Information supplied:
○ ○ ○ ○ ○

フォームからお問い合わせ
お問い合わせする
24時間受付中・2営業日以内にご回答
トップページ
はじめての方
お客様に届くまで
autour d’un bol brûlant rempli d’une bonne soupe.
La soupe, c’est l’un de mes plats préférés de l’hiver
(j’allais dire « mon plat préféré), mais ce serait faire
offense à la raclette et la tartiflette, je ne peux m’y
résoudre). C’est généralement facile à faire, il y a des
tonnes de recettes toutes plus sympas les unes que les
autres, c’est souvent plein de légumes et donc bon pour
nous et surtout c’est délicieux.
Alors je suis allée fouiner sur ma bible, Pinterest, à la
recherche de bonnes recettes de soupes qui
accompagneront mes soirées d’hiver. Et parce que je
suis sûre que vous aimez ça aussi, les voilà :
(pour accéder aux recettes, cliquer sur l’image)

○ ○ ○ ○ ○

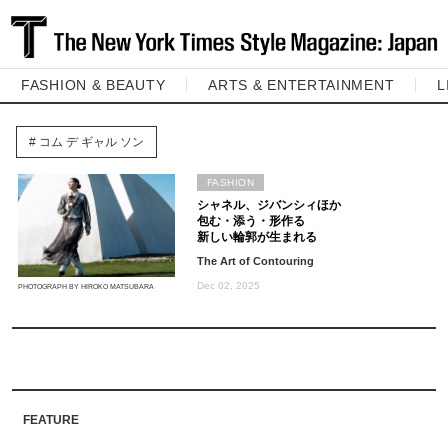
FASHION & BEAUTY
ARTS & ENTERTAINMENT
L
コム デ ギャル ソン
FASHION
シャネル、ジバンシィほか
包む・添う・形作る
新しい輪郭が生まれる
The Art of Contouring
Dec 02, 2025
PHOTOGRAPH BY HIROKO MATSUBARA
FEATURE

○ ○ ○ ○ ○

What is needed: Only the lines with the string "hiver" are wanted; pick them out of the records above and copy them.

Response:
La soupe, c’est l’un de mes plats préférés de l’hiver
accompagneront mes soirées d’hiver. Et parce que je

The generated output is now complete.